Concerns often not offered or accepted in close employee-manager relationships, study shows
Research has long suggested that strong relationships between managers and employees lead to positive outcomes, including employees feeling safe to speak up and take risks.
But new research from the University of Notre Dame shows that employees may not want to sacrifice social capital with their leader by voicing concerns.
"Who Says There's a Problem? Preferences on the Sending and Receiving of Prohibitive Voice" is forthcoming in Human Relations from Charlice Hurst, assistant professor of management and organization, and Ken Kelley, Edward F. Sorin Society Professor of IT, Analytics, and Operations in Notre Dame's Mendoza College of Business. The study examined when employees engage in prohibitive voice and when leaders listen.
Voice refers to employees speaking up or making suggestions. Prohibitive voice reflects a concern about risk or an objection to how things are being done, while promotive voice calls attention to opportunities and benefits.
"We expected that employees who felt they had strong relationships with their leaders would be more likely to speak up with challenging messages," Hurst says, "and that leaders would be more receptive to such messages from employees they felt they had a strong relationship with. Neither was true."

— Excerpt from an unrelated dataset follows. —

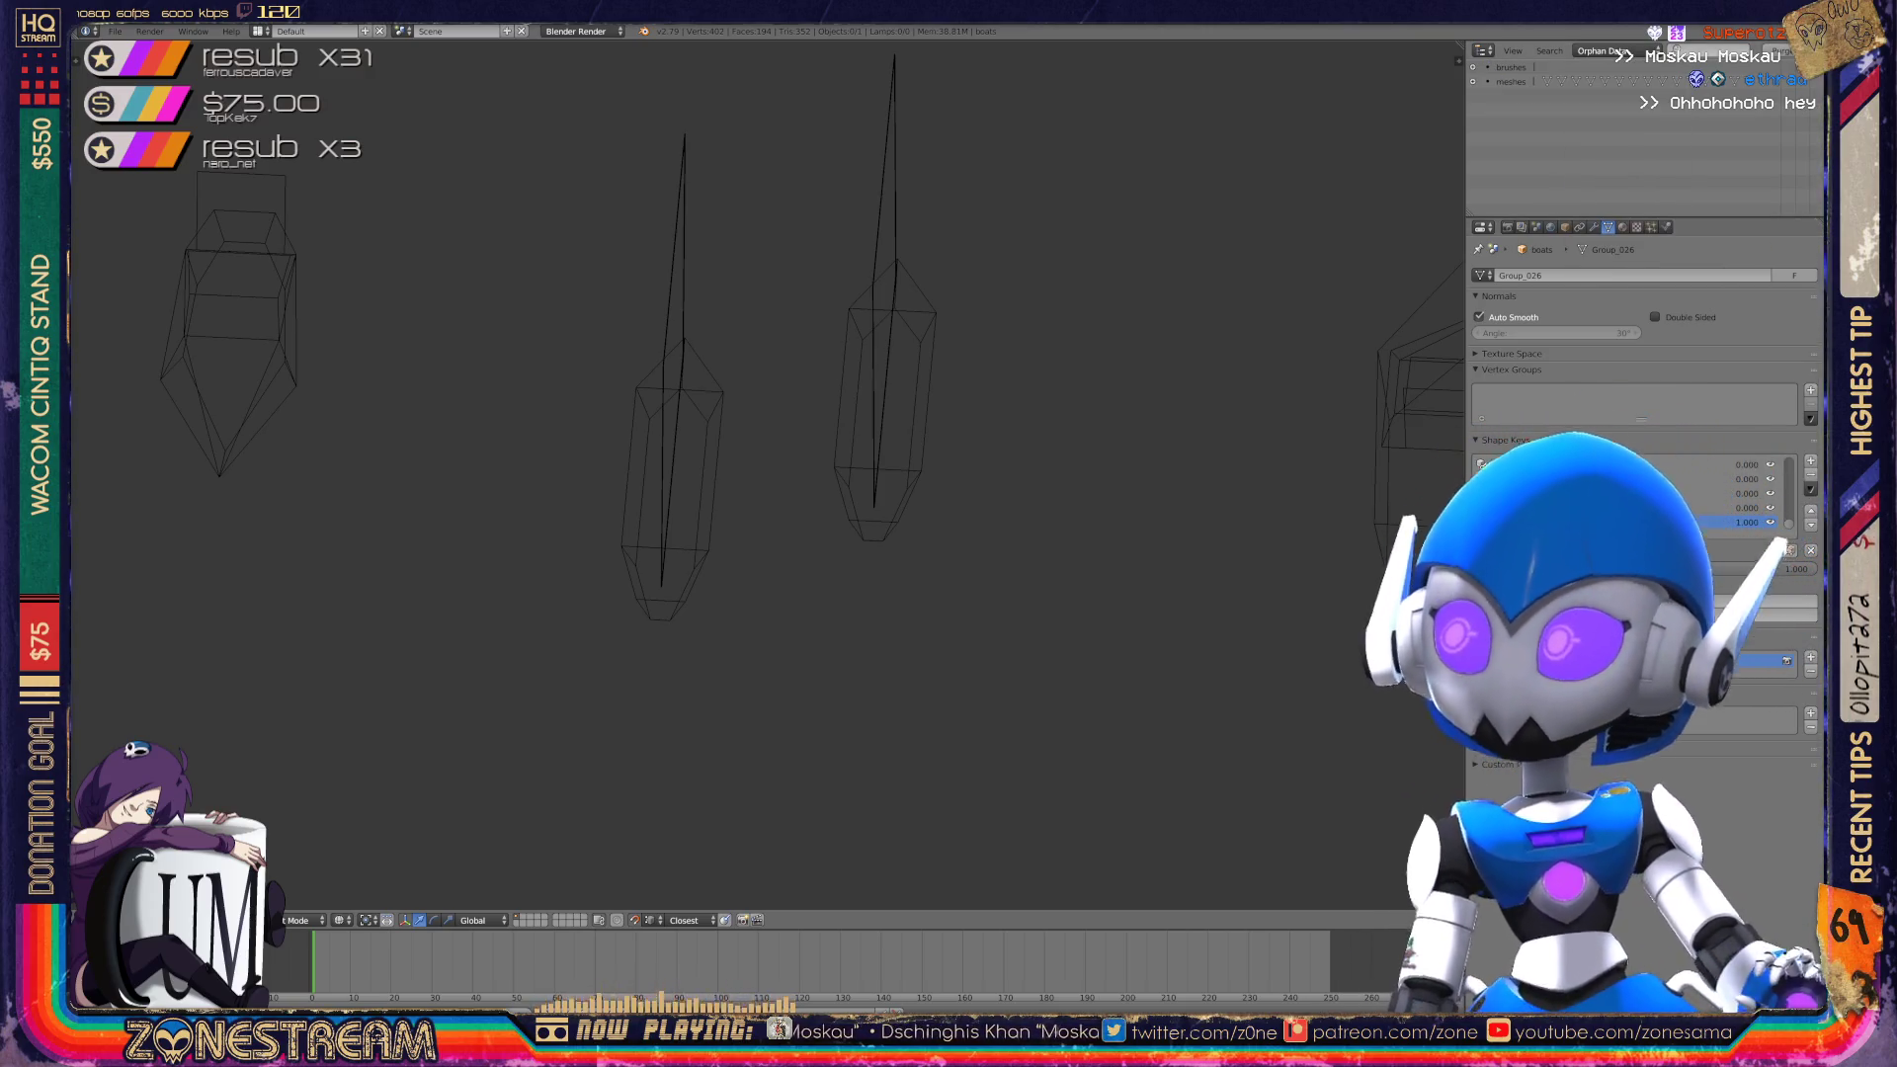
click(1781, 51)
click(1780, 51)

Prior research has shown that when employees point out problems, it can threaten a manager's ego, potentially resulting in lower employee performance evaluations. The study built on this research by observing both the employee and manager. On the employee side, the researchers looked at the quality of the employee-manager relationship, the employee's rank in the organization and the employee's work prevention regulatory focus (WPRF), which predicts an employee's tendency to focus on risks and problems.
"We found that employees with high-quality relationships with their supervisors were actually less likely to speak up with concerns about risks," Hurst says, "and employees high in WPRF and those who were higher-ranked were more likely to engage in prohibitive voice. We found that managers were more accepting of prohibitive voice from employees who they didn't feel they had a strong relationship with but who were of higher rank."

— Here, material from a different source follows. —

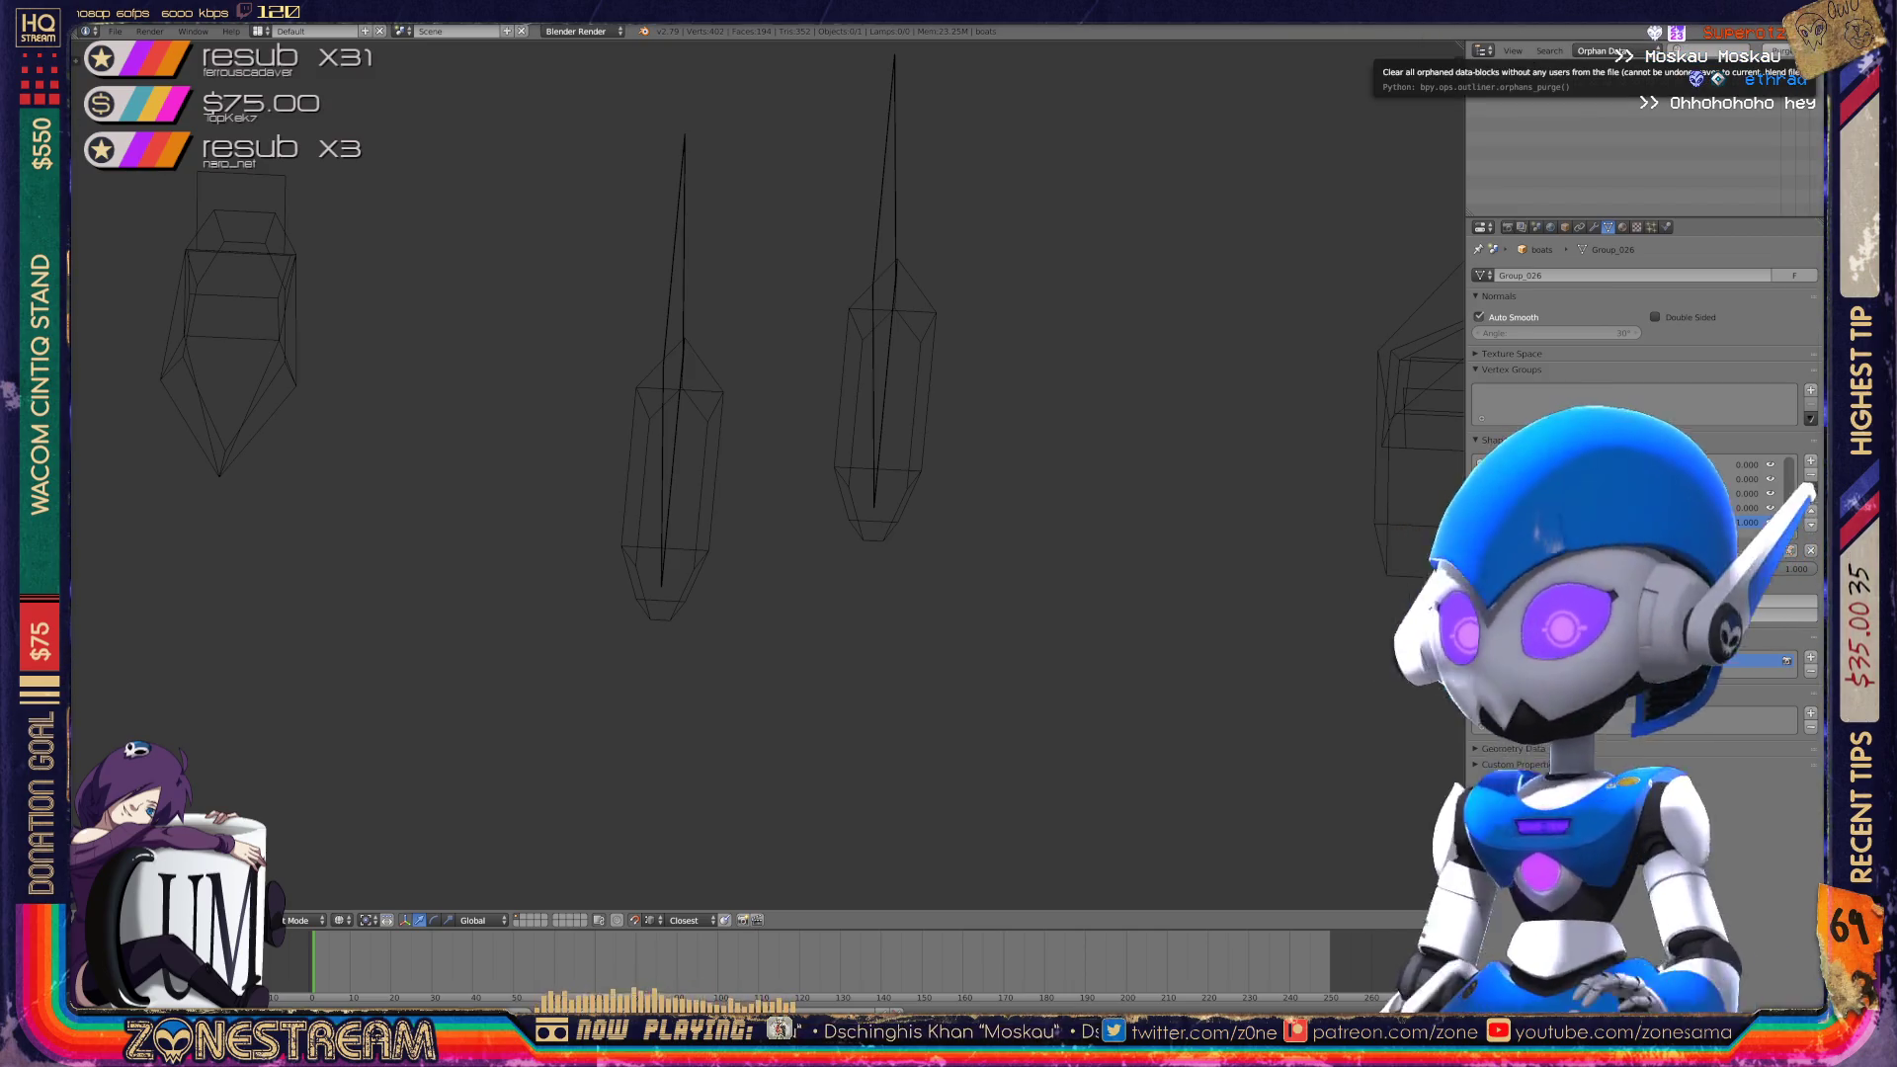
click(1781, 51)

The researchers conducted experiments with 214 employees and 55 leaders.
The employees read scenarios in which they had to choose whether to speak up about a concern or highlight an opportunity related to a hypothetical decision. They also completed measures of their relationship with their leader and their WPRF, while managers had previously been asked to rate their relationships with all of their employees. The leaders then read the same scenarios, after which they were informed that two messages were available for them to view. Each was determined by the researchers but presented to the leader as though they were sent by two of the leader's employees. Leaders were able to indicate how interested they were in the message from each employee by assigning points adding up to 100.
Hurst says managers should not assume that having good relationships with their employees means those employees will be fully open.
"The managers in our study seemed to be unaware of this dynamic," Hurst says. "Supervisors should convey that their approval is not contingent on employees agreeing with them all the time. It's also important to make sure lower-ranked employees feel safe speaking up as well. They might have access to information that others don't. For instance, front-line employees might have better insight into customers' attitudes and behaviors than employees who don't interact with them directly."
In follow-up analysis, the researchers found that most employees believed it's important to frame things positively to one's manager. Meanwhile, only about one-third of managers said they preferred positively framed messages. Half said they took into account the strengths and weaknesses of the employee giving the message rather than whether the message was framed in terms of opportunities vs. risks. They generally seemed to see themselves as open to all types of input.